When the cup is full
The demonstrations of January 31th were surprisingly large, even for the unions themselves. Unusually, many demonstrations took place in a number of small towns that are usually not so directly affected by social phenomena. On the other hand, apart from the watchwords for the days of action, spontaneous demonstrations took place here and there.
Other days of mobilization are already planned, including the day of action on February 7th and the big demonstration planned for Saturday 11th. In order to allow people who work in the private sector (and therefore risk losing their jobs if they strike during the day), torchlight demonstrations have been devised so that they can join the workers’ processions after working hours. A novelty, but one that shows the determination to mobilize as widely as possible.
Another element might shift dramatically the situation, as youth have called for occupying campuses, which could make the nightmare of Macron’s government come true.
Is this government, whose strategy of brutal repression against the Yellow Vests remains very present in people’s minds, playing the last cartridges of an order that still has the front to claim to be democratic?
A news item had caused a lot of ink to flow last summer.
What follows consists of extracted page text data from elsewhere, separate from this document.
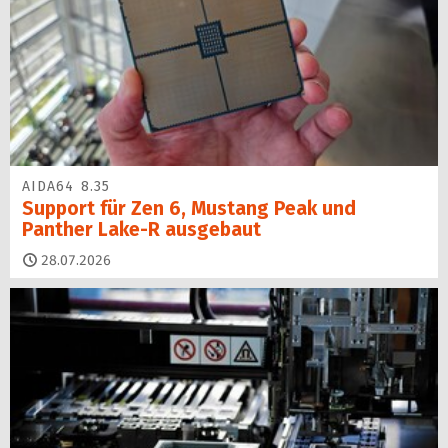
AIDA64 8.35
Support für Zen 6, Mustang Peak und
Panther Lake-R ausgebaut
28.07.2026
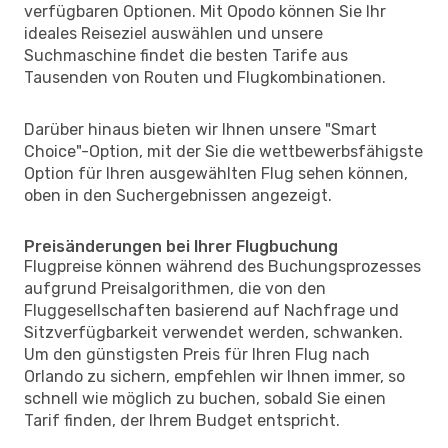
verfügbaren Optionen. Mit Opodo können Sie Ihr
ideales Reiseziel auswählen und unsere
Suchmaschine findet die besten Tarife aus
Tausenden von Routen und Flugkombinationen.
Darüber hinaus bieten wir Ihnen unsere "Smart
Choice"-Option, mit der Sie die wettbewerbsfähigste
Option für Ihren ausgewählten Flug sehen können,
oben in den Suchergebnissen angezeigt.
Preisänderungen bei Ihrer Flugbuchung
Flugpreise können während des Buchungsprozesses
aufgrund Preisalgorithmen, die von den
Fluggesellschaften basierend auf Nachfrage und
Sitzverfügbarkeit verwendet werden, schwanken.
Um den günstigsten Preis für Ihren Flug nach
Orlando zu sichern, empfehlen wir Ihnen immer, so
schnell wie möglich zu buchen, sobald Sie einen
Tarif finden, der Ihrem Budget entspricht.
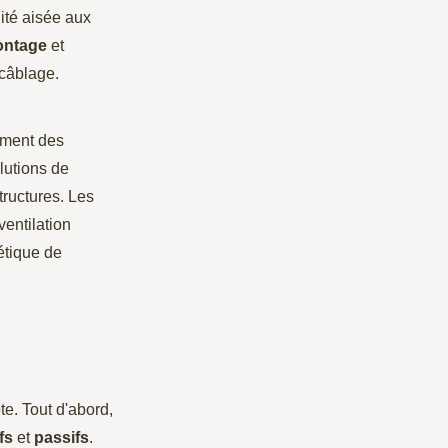
ité aisée aux
ntage
et
 câblage.
ement des
lutions de
tructures. Les
ventilation
étique de
te. Tout d'abord,
fs
et
passifs
.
France had experienced forest fires on a massive scale. On that occasion, the sad reality of the paucity of fire-fighting resources had surfaced and shocked the French when they discovered the crying lack of fire-fighting aircraft and their obsolete condition when they were in working order, due to lack of investment. At the same time, the state was buying 90 anti-riot armored vehicles for 57 million euros. Certainly an unfortunate coincidence of the calendar, but the call for tender of 38 million euros launched on November 10th by the Ministry of the Interior for the supply of ammunition, including disencerclement grenades and stun grenades, has indeed put the dots on the i’s and given a sense of where the priorities of the government lie.
We can only be very worried about the future perspectives for France, as the choices of the last decades, and of Emmanuel Macron’s government, have been those of the break-up of the French social model, betting instead on contempt and division. A break-up that cannot be blamed on supposed ignorance, since in 2022 he has launched his “own” CNR (Conseil National de la Refondation), an organization that claims to listen to those who want to “refound” France. But, could it be an irony of history? It could be that this attitude is precisely the one that recreates a unity, against him and everything he represents, at a time when a growing number of people have nothing left to lose. This is the case of a growing number of small shopkeepers (e.g. bakers), who traditionally stay away from mobilizations, but who are suffering the full force of rising gas and electricity prices, forcing many of them into bankruptcy.
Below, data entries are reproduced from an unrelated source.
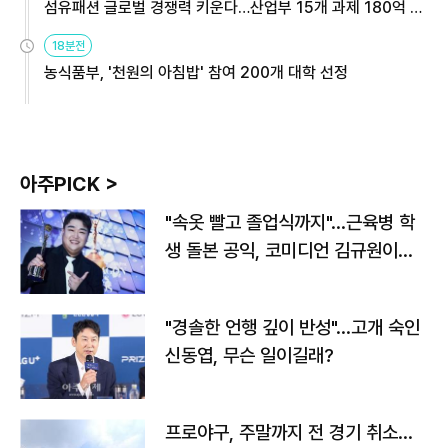
섬유패션 글로벌 경쟁력 키운다…산업부 15개 과제 180억 지
원
18분전
농식품부, '천원의 아침밥' 참여 200개 대학 선정
아주PICK >
"속옷 빨고 졸업식까지"…근육병 학
생 돌본 공익, 코미디언 김규원이었
다
"경솔한 언행 깊이 반성"…고개 숙인
신동엽, 무슨 일이길래?
프로야구, 주말까지 전 경기 취소…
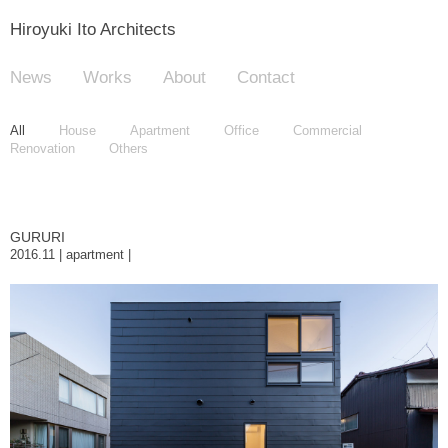
Hiroyuki Ito Architects
News
Works
About
Contact
All
House
Apartment
Office
Commercial
Renovation
Others
GURURI
2016.11 | apartment |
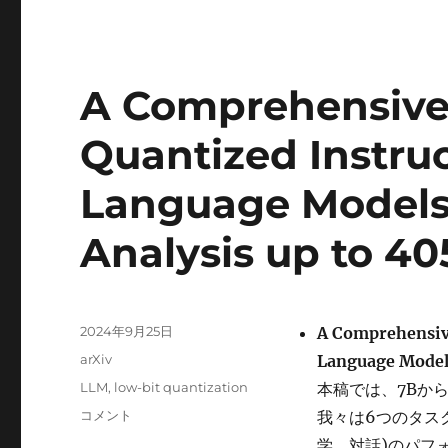
Algorithms
に
A Comprehensive 
Quantized Instru
Language Models
Analysis up to 4
投
2024年9月25日
A Comprehensive
稿
カ
arXiv
Language Models
日:
テ
タ
LLM
,
low-bit quantization
本稿では、7Bか
ゴ
グ
A
コメント
我々は6つのタス
リ
Comprehensive
ー
学、対話)のパフ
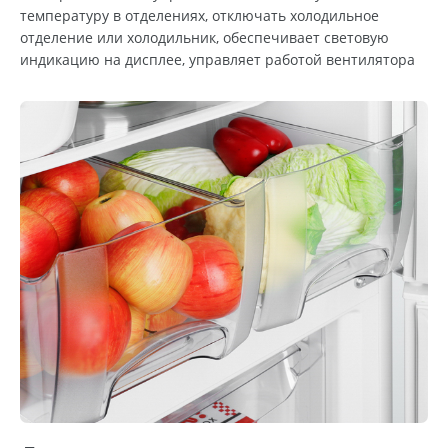
температуру в отделениях, отключать холодильное
отделение или холодильник, обеспечивает световую
индикацию на дисплее, управляет работой вентилятора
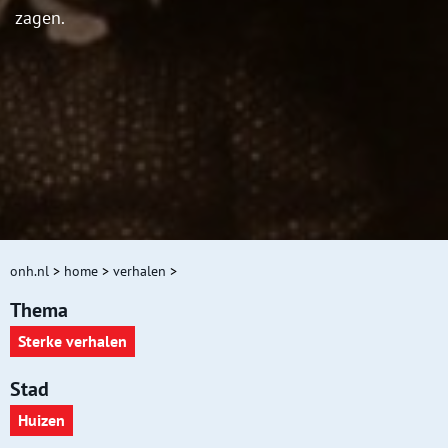
zagen.
onh.nl
>
home
>
verhalen
>
Thema
Sterke verhalen
Stad
Huizen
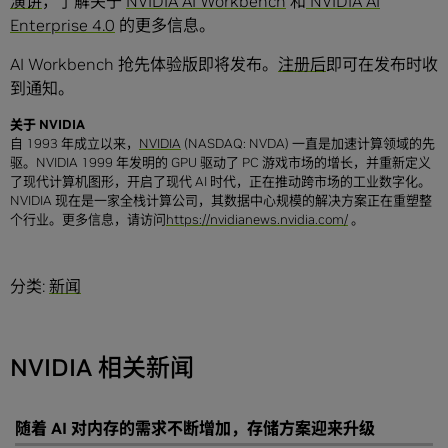
演讲
，了解关于
NVIDIA AI Workbench
和
NVIDIA AI
Enterprise 4.0
的更多信息。
AI Workbench 抢先体验版即将发布。
注册后
即可在发布时收
到通知。
关于
NVIDIA
自 1993 年成立以来，
NVIDIA
(NASDAQ: NVDA) 一直是加速计算领域的先
驱。NVIDIA 1999 年发明的 GPU 驱动了 PC 游戏市场的增长，并重新定义
了现代计算机图形，开启了现代 AI 时代，正在推动跨市场的工业数字化。
NVIDIA 现在是一家全栈计算公司，其数据中心规模的解决方案正在重塑整
个行业。更多信息，请访问
https://nvidianews.nvidia.com/
。
分类:
新闻
NVIDIA 相关新闻
随着 AI 对内存的需求不断增加，存储方案迎来升级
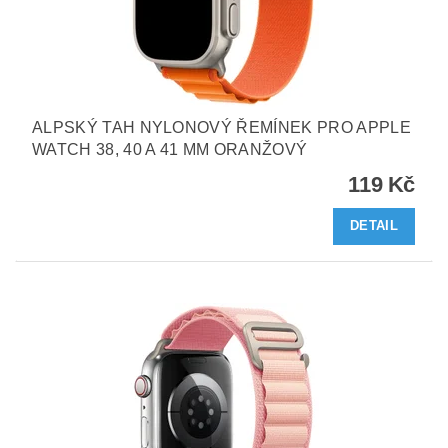
ALPSKÝ TAH NYLONOVÝ ŘEMÍNEK PRO APPLE
WATCH 38, 40 A 41 MM ORANŽOVÝ
119 Kč
DETAIL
The machine that has been set in motion for several decades, with the blessing of the French “elites” aligned with the Anglo-American model, is that of self-cannibalization and concretely translates into the break-up of one of the leading economies in the world. As an example, the share of manufacturing industry in France is now at 9% (it was more than 20 % in 1980) of its GDP, the equivalent of Greece…
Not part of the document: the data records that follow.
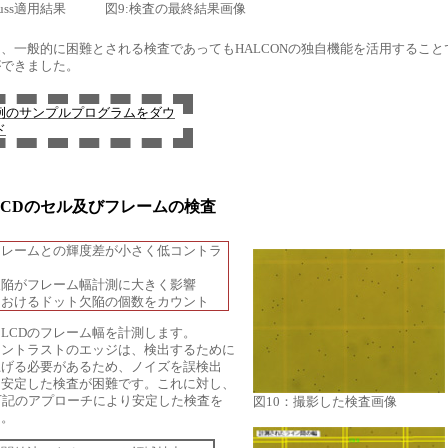
gauss適用結果
図9:検査の最終結果画像
、一般的に困難とされる検査であってもHALCONの独自機能を活用すること
ができました。
例のサンプルプログラムをダウ
ド
LCDのセル及びフレームの検査
】
レームとの輝度差が小さく低コントラ
陥がフレーム幅計測に大きく影響
おけるドット欠陥の個数をカウント
LCDのフレーム幅を計測します。
コントラストのエッジは、検出するために
上げる必要があるため、ノイズを誤検出
、安定した検査が困難です。これに対し、
は下記のアプローチにより安定した検査を
図10：撮影した検査画像
た。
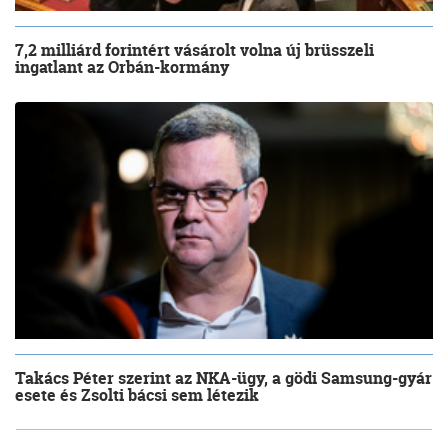
7,2 milliárd forintért vásárolt volna új brüsszeli
ingatlant az Orbán-kormány
Takács Péter szerint az NKA-ügy, a gödi Samsung-gyár
esete és Zsolti bácsi sem létezik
Hence, one can understand the deep, muted anger that is gnawing away at the country…
So, to the question of whether there is a mass strike ferment in France, i.e. a ferment that does not respond to orders, that is not triggered by “pressing a button”, the answer is positive. Even if this “mass strike” does not materialize or maintain itself durably, let’s remember what Rosa Luxemburg said, with the tenacity of the Yellow Vests in mind: “Six months of revolution will do more for the education of these currently unorganized masses than ten years of public meetings and leafleting.”